Unsafe Reflection

java.unsafe_reflection

Severity

high

Resource

Injection

Language

Java

Description

Unsafe Reflection occurs when an application uses reflection in an insecure manner, potentially allowing an attacker to manipulate the class loader or execute arbitrary code. Reflection is powerful, but it must be used carefully to avoid introducing security vulnerabilities.

Rationale

Unsafe Reflection vulnerability (CWE: 470) arises when an application dynamically loads and executes classes determined at runtime without sufficient validation.

This can lead to unauthorized code execution, which represents a severe security threat. For example, if an attacker can influence the class name that a reflection call uses, they can potentially load malicious classes.

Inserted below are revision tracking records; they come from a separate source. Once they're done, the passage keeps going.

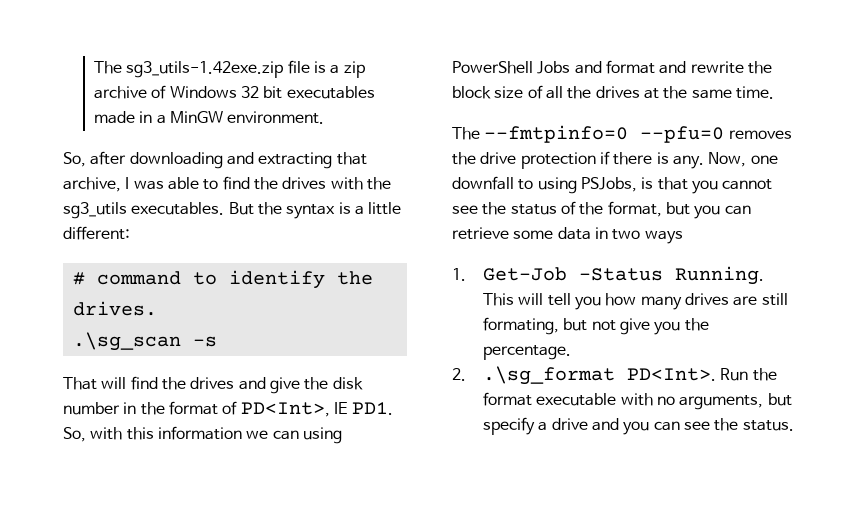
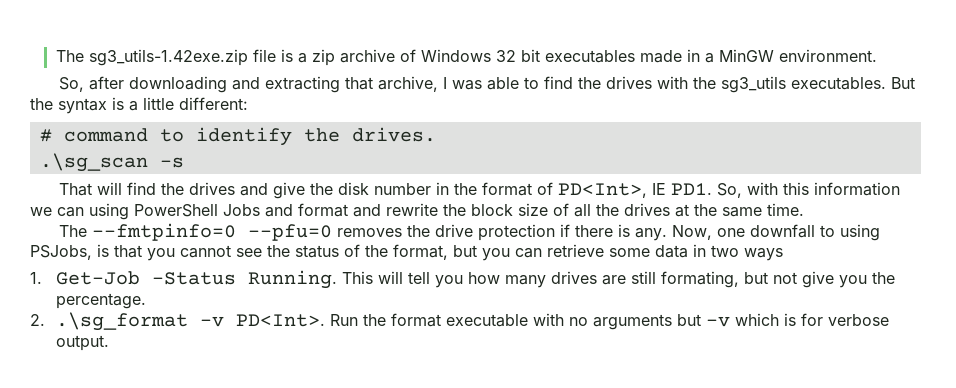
(615, 375) none -> [199,316,224,327] -v
[679,393,792,410] [482,417,794,435] arguments, but specify a drive and you can see the status. -> [592,313,889,330] [55,335,109,351] arguments but -v which is for verbose output.

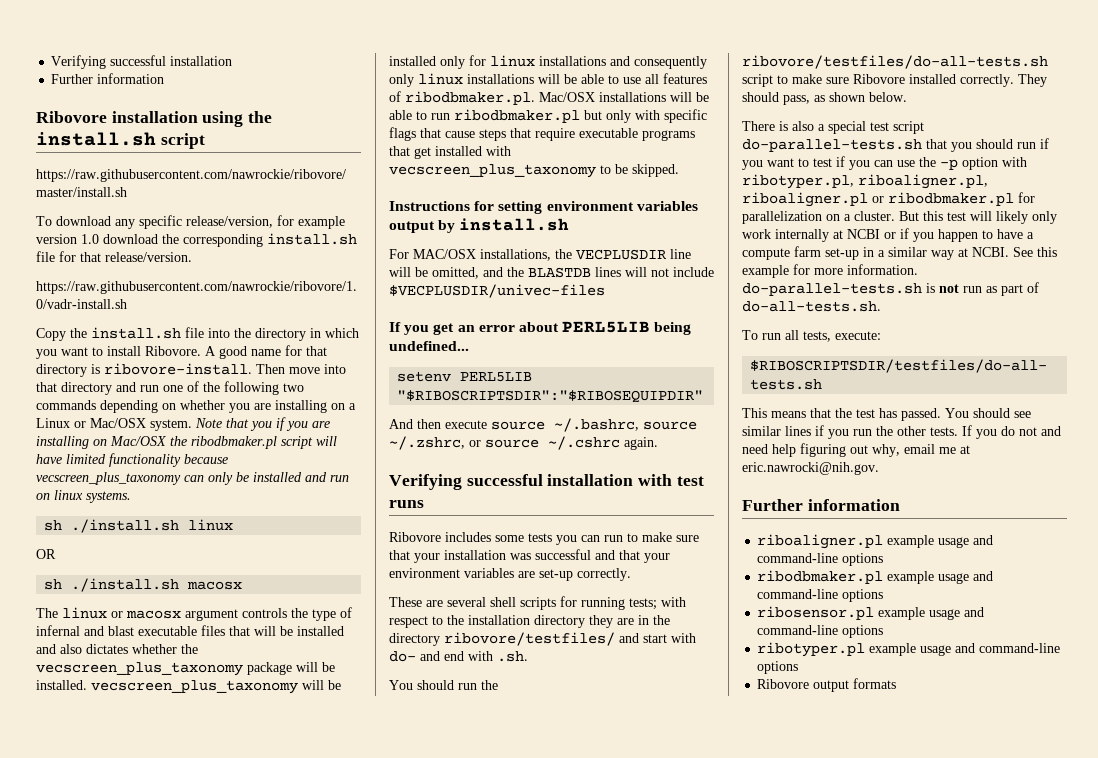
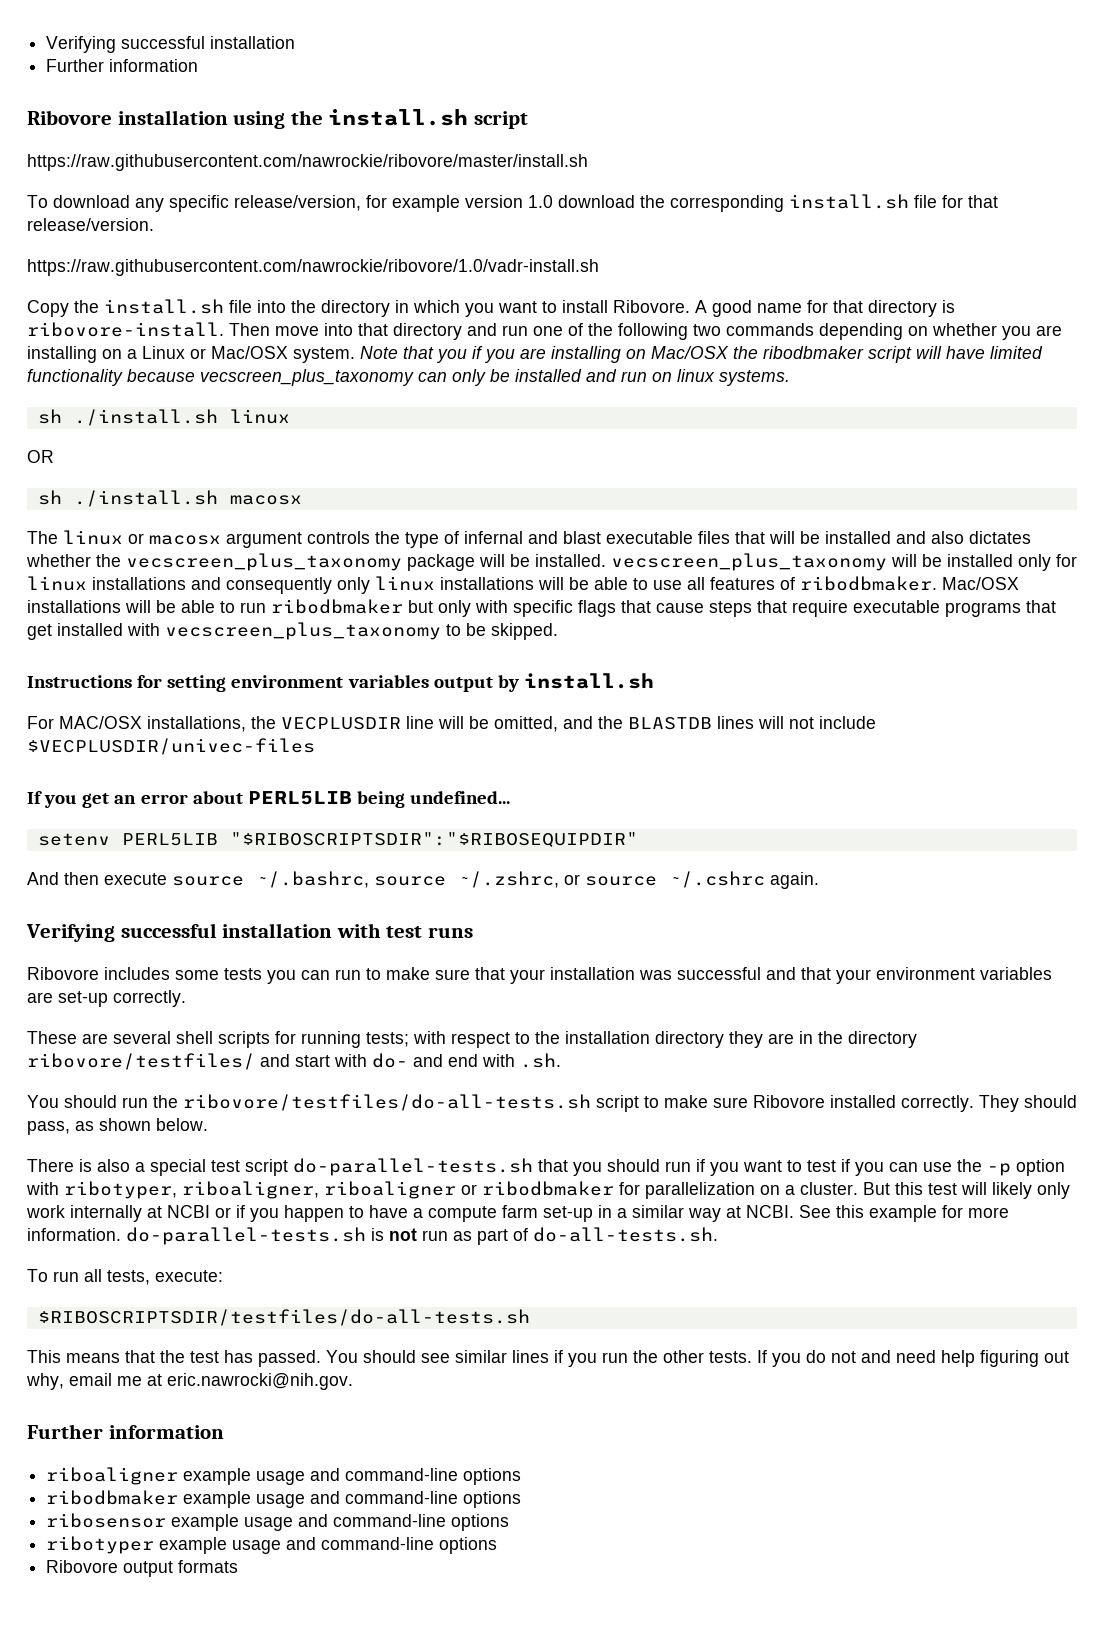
[191,436,277,449] ribodbmaker.pl -> [763,346,864,359] ribodbmaker
[405,91,535,105] ribodbmaker.pl. -> [800,576,937,591] ribodbmaker.
[454,109,580,123] ribodbmaker.pl -> [271,599,403,614] ribodbmaker
[742,174,988,189] [742,192,1014,207] ribotyper.pl, riboaligner.pl, riboaligner.pl or ribodbmaker.pl -> [64,1181,614,1199] ribotyper, riboaligner, riboaligner or ribodbmaker
[757,534,994,549] [757,553,884,566] [757,570,994,584] [757,589,884,602] [757,606,985,620] [757,625,884,638] [757,642,866,657] riboaligner.pl example usage and command-line options // ribodbmaker.pl example usage and command-line options // ribosensor.pl example usage and command-line options // ribotyper.pl -> [46,1467,522,1485] [46,1490,522,1508] [46,1513,510,1531] [46,1536,155,1554] riboaligner example usage and command-line options // ribodbmaker example usage and command-line options // ribosensor example usage and command-line options // ribotyper

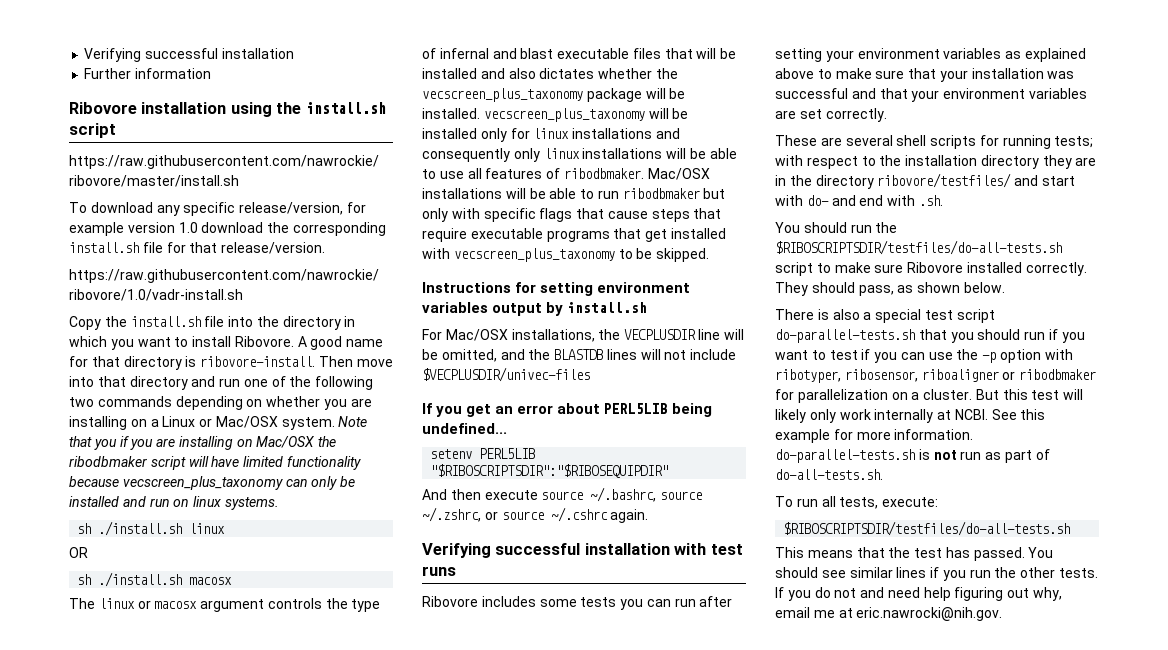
[59,716,142,729] MAC/OSX -> [445,329,508,341] Mac/OSX
(361, 974) none -> [699,596,733,607] [775,48,1086,62] [775,68,814,79] after setting your environment variables as explained above
[58,991,108,1007] set-up -> [799,109,822,119] set
[183,1094,591,1111] ribovore/testfiles/do-all-tests.sh -> [775,240,1062,255] $RIBOSCRIPTSDIR/testfiles/do-all-tests.sh
[182,1181,319,1199] riboaligner, -> [844,369,918,382] ribosensor,
[167,1205,741,1222] NCBI or if you happen to have a compute farm set-up in a similar way at -> (952, 415) none
[27,1424,224,1439] [46,1467,522,1485] [46,1490,522,1508] [46,1513,510,1531] [46,1536,498,1554] [46,1560,239,1577] // Further information // riboaligner example usage and command-line options // ribodbmaker example usage and command-line options // ribosensor example usage and command-line options // ribotyper example usage and command-line options // Ribovore output formats -> (1003, 614) none

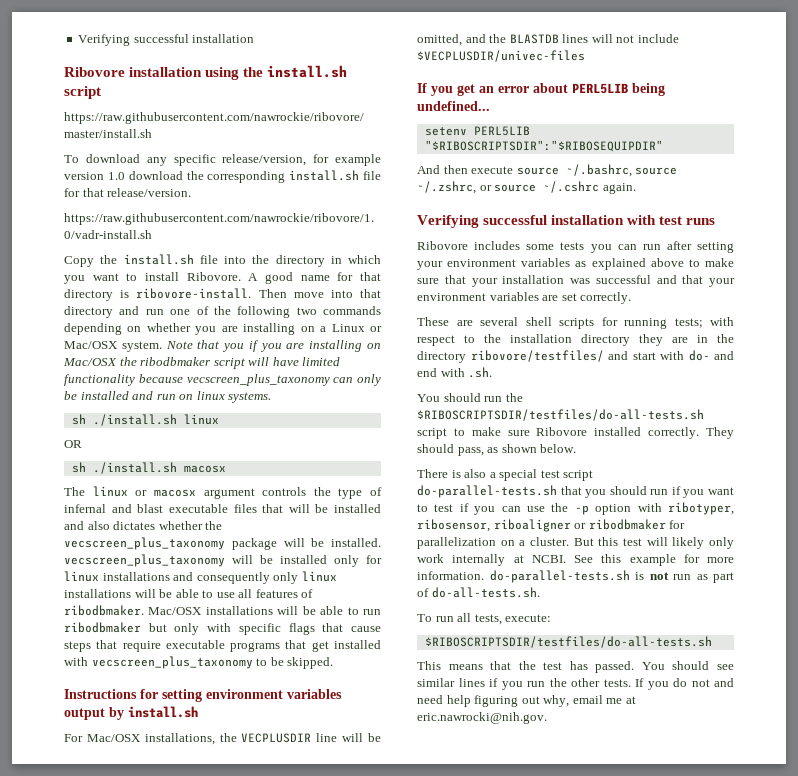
[84,48,294,62] [84,68,212,79] Verifying successful installation // Further information -> [78,34,255,46] Verifying successful installation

Here is an example in Java which demonstrates unsafe reflection:

import java.lang.reflect.Method;

public class UnsafeReflectionExample {
    public void invokeClassMethod(String className, String methodName) {
        try {
            Class<?> clazz = Class.forName(className);
            Method method = clazz.getMethod(methodName);
            method.invoke(clazz.newInstance());

        } catch (Exception e) {
            e.printStackTrace();
        }
    }
}

In the above code, className and methodName are supplied externally, and no validation or checks are performed on these inputs. This can allow an attacker to supply a malicious class and method for execution.

Remediation

To remediate unsafe reflection vulnerabilities, follow these guidelines:

Validate Input: Always validate the input strings used to form a reflective call. Employ whitelisting strategies to ensure only known and safe class names are used.
Least Privilege: Give the minimal permissions necessary for the reflection to operate. This decreases the impact of code execution should an unsafe reflection vulnerability be exploited.
Code Review and Testing: Perform thorough code reviews and security testing to identify potential insecure reflection points early in the development process.
Use Alternative Designs: Whenever possible, consider alternative designs that do not rely on reflection, which can often be less error-prone and more efficient.

Configuration

The detector has the following configurable parameters:

sources, that indicates the source kinds to check.
neutralizations, that indicates the neutralization kinds to check.

Unless you need to change the default behavior, you typically do not need to configure this detector.

References

CWE-470 : Use of Externally-Controlled Input to Select Classes or Code ('Unsafe Reflection')
Unsafe use of Reflection. in OWASP Vulnerabilities.
SEC05-J: Do not use reflection to increase accessibility of classes, methods, or fields, in the SEI CERT Oracle Coding Standard for Java.